Provided entries:
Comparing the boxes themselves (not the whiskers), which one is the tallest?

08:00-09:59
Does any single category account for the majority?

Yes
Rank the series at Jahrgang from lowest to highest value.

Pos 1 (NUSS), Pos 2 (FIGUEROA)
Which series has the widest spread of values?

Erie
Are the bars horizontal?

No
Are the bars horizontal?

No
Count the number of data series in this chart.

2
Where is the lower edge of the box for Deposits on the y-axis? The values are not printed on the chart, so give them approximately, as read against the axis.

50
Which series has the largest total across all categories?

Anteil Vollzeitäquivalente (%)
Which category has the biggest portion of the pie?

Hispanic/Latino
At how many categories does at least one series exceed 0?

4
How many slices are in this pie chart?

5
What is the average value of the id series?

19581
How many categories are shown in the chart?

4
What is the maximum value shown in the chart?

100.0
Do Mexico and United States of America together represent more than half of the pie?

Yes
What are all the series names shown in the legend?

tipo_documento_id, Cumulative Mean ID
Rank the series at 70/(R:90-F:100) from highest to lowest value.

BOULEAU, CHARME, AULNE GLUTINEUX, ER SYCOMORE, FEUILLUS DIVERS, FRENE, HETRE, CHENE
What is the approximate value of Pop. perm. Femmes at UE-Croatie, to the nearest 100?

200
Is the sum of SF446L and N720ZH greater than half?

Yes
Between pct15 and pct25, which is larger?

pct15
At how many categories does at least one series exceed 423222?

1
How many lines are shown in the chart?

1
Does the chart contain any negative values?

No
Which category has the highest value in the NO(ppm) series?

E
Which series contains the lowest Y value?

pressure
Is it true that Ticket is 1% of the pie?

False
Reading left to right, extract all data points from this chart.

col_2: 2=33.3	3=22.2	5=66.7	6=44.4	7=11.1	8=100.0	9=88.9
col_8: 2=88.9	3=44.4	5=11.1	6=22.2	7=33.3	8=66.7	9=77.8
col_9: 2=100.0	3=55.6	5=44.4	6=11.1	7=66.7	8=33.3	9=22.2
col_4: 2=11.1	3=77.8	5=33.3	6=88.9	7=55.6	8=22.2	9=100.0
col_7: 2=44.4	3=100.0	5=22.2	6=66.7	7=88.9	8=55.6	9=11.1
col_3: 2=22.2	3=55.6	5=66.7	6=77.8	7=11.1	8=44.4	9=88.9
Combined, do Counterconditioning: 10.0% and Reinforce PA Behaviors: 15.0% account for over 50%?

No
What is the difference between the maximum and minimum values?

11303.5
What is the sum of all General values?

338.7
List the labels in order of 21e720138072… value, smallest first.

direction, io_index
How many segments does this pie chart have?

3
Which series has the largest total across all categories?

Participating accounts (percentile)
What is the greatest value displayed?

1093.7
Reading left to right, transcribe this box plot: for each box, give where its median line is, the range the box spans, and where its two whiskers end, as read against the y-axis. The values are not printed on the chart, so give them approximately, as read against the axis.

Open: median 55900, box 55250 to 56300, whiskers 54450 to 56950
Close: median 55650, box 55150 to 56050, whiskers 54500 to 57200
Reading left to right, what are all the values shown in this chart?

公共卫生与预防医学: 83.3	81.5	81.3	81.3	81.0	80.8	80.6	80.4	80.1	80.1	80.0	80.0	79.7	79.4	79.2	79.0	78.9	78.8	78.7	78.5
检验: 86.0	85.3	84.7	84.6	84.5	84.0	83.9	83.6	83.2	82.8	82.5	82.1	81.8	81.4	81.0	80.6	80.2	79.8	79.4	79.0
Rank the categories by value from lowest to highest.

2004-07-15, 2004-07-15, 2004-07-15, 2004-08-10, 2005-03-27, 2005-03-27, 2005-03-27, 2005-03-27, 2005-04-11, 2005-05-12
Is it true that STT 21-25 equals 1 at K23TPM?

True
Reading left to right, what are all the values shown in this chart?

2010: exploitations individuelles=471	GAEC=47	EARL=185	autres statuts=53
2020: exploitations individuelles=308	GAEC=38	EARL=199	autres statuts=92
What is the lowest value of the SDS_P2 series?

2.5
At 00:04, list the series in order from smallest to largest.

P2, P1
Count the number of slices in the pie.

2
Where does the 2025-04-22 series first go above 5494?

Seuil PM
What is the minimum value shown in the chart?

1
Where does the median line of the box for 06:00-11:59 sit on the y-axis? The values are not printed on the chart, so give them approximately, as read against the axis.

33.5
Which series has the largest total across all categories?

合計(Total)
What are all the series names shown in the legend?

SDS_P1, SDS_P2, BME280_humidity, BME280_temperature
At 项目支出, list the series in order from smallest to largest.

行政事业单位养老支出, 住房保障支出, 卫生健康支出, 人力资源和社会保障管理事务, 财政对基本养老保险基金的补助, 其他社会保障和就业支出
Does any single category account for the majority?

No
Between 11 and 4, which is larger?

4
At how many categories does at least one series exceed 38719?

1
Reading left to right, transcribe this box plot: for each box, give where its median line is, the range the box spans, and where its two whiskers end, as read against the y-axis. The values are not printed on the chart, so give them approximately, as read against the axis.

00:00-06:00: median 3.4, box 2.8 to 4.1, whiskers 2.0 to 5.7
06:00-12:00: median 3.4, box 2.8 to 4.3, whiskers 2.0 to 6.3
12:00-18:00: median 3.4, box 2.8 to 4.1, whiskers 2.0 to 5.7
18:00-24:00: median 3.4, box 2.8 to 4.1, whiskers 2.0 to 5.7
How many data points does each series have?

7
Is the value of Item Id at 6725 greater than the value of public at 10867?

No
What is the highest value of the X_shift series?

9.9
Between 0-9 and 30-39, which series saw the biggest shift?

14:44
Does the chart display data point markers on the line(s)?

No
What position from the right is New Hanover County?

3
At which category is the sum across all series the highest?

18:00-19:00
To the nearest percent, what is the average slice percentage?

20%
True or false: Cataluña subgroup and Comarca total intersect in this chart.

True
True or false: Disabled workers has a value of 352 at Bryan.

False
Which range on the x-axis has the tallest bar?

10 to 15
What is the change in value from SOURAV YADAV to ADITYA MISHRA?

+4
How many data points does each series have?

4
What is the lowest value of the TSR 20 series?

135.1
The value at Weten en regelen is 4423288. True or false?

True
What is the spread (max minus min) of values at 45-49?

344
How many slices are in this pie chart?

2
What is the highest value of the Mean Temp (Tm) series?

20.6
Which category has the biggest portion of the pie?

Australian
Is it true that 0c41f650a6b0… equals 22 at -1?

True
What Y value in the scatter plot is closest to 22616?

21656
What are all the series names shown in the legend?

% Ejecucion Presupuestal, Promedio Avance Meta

Directions for this task: Please copy all of the records above word for word, keeping every line as it is.

Answer box:
Comparing the boxes themselves (not the whiskers), which one is the tallest?

08:00-09:59
Does any single category account for the majority?

Yes
Rank the series at Jahrgang from lowest to highest value.

Pos 1 (NUSS), Pos 2 (FIGUEROA)
Which series has the widest spread of values?

Erie
Are the bars horizontal?

No
Are the bars horizontal?

No
Count the number of data series in this chart.

2
Where is the lower edge of the box for Deposits on the y-axis? The values are not printed on the chart, so give them approximately, as read against the axis.

50
Which series has the largest total across all categories?

Anteil Vollzeitäquivalente (%)
Which category has the biggest portion of the pie?

Hispanic/Latino
At how many categories does at least one series exceed 0?

4
How many slices are in this pie chart?

5
What is the average value of the id series?

19581
How many categories are shown in the chart?

4
What is the maximum value shown in the chart?

100.0
Do Mexico and United States of America together represent more than half of the pie?

Yes
What are all the series names shown in the legend?

tipo_documento_id, Cumulative Mean ID
Rank the series at 70/(R:90-F:100) from highest to lowest value.

BOULEAU, CHARME, AULNE GLUTINEUX, ER SYCOMORE, FEUILLUS DIVERS, FRENE, HETRE, CHENE
What is the approximate value of Pop. perm. Femmes at UE-Croatie, to the nearest 100?

200
Is the sum of SF446L and N720ZH greater than half?

Yes
Between pct15 and pct25, which is larger?

pct15
At how many categories does at least one series exceed 423222?

1
How many lines are shown in the chart?

1
Does the chart contain any negative values?

No
Which category has the highest value in the NO(ppm) series?

E
Which series contains the lowest Y value?

pressure
Is it true that Ticket is 1% of the pie?

False
Reading left to right, extract all data points from this chart.

col_2: 2=33.3	3=22.2	5=66.7	6=44.4	7=11.1	8=100.0	9=88.9
col_8: 2=88.9	3=44.4	5=11.1	6=22.2	7=33.3	8=66.7	9=77.8
col_9: 2=100.0	3=55.6	5=44.4	6=11.1	7=66.7	8=33.3	9=22.2
col_4: 2=11.1	3=77.8	5=33.3	6=88.9	7=55.6	8=22.2	9=100.0
col_7: 2=44.4	3=100.0	5=22.2	6=66.7	7=88.9	8=55.6	9=11.1
col_3: 2=22.2	3=55.6	5=66.7	6=77.8	7=11.1	8=44.4	9=88.9
Combined, do Counterconditioning: 10.0% and Reinforce PA Behaviors: 15.0% account for over 50%?

No
What is the difference between the maximum and minimum values?

11303.5
What is the sum of all General values?

338.7
List the labels in order of 21e720138072… value, smallest first.

direction, io_index
How many segments does this pie chart have?

3
Which series has the largest total across all categories?

Participating accounts (percentile)
What is the greatest value displayed?

1093.7
Reading left to right, transcribe this box plot: for each box, give where its median line is, the range the box spans, and where its two whiskers end, as read against the y-axis. The values are not printed on the chart, so give them approximately, as read against the axis.

Open: median 55900, box 55250 to 56300, whiskers 54450 to 56950
Close: median 55650, box 55150 to 56050, whiskers 54500 to 57200
Reading left to right, what are all the values shown in this chart?

公共卫生与预防医学: 83.3	81.5	81.3	81.3	81.0	80.8	80.6	80.4	80.1	80.1	80.0	80.0	79.7	79.4	79.2	79.0	78.9	78.8	78.7	78.5
检验: 86.0	85.3	84.7	84.6	84.5	84.0	83.9	83.6	83.2	82.8	82.5	82.1	81.8	81.4	81.0	80.6	80.2	79.8	79.4	79.0
Rank the categories by value from lowest to highest.

2004-07-15, 2004-07-15, 2004-07-15, 2004-08-10, 2005-03-27, 2005-03-27, 2005-03-27, 2005-03-27, 2005-04-11, 2005-05-12
Is it true that STT 21-25 equals 1 at K23TPM?

True
Reading left to right, what are all the values shown in this chart?

2010: exploitations individuelles=471	GAEC=47	EARL=185	autres statuts=53
2020: exploitations individuelles=308	GAEC=38	EARL=199	autres statuts=92
What is the lowest value of the SDS_P2 series?

2.5
At 00:04, list the series in order from smallest to largest.

P2, P1
Count the number of slices in the pie.

2
Where does the 2025-04-22 series first go above 5494?

Seuil PM
What is the minimum value shown in the chart?

1
Where does the median line of the box for 06:00-11:59 sit on the y-axis? The values are not printed on the chart, so give them approximately, as read against the axis.

33.5
Which series has the largest total across all categories?

合計(Total)
What are all the series names shown in the legend?

SDS_P1, SDS_P2, BME280_humidity, BME280_temperature
At 项目支出, list the series in order from smallest to largest.

行政事业单位养老支出, 住房保障支出, 卫生健康支出, 人力资源和社会保障管理事务, 财政对基本养老保险基金的补助, 其他社会保障和就业支出
Does any single category account for the majority?

No
Between 11 and 4, which is larger?

4
At how many categories does at least one series exceed 38719?

1
Reading left to right, transcribe this box plot: for each box, give where its median line is, the range the box spans, and where its two whiskers end, as read against the y-axis. The values are not printed on the chart, so give them approximately, as read against the axis.

00:00-06:00: median 3.4, box 2.8 to 4.1, whiskers 2.0 to 5.7
06:00-12:00: median 3.4, box 2.8 to 4.3, whiskers 2.0 to 6.3
12:00-18:00: median 3.4, box 2.8 to 4.1, whiskers 2.0 to 5.7
18:00-24:00: median 3.4, box 2.8 to 4.1, whiskers 2.0 to 5.7
How many data points does each series have?

7
Is the value of Item Id at 6725 greater than the value of public at 10867?

No
What is the highest value of the X_shift series?

9.9
Between 0-9 and 30-39, which series saw the biggest shift?

14:44
Does the chart display data point markers on the line(s)?

No
What position from the right is New Hanover County?

3
At which category is the sum across all series the highest?

18:00-19:00
To the nearest percent, what is the average slice percentage?

20%
True or false: Cataluña subgroup and Comarca total intersect in this chart.

True
True or false: Disabled workers has a value of 352 at Bryan.

False
Which range on the x-axis has the tallest bar?

10 to 15
What is the change in value from SOURAV YADAV to ADITYA MISHRA?

+4
How many data points does each series have?

4
What is the lowest value of the TSR 20 series?

135.1
The value at Weten en regelen is 4423288. True or false?

True
What is the spread (max minus min) of values at 45-49?

344
How many slices are in this pie chart?

2
What is the highest value of the Mean Temp (Tm) series?

20.6
Which category has the biggest portion of the pie?

Australian
Is it true that 0c41f650a6b0… equals 22 at -1?

True
What Y value in the scatter plot is closest to 22616?

21656
What are all the series names shown in the legend?

% Ejecucion Presupuestal, Promedio Avance Meta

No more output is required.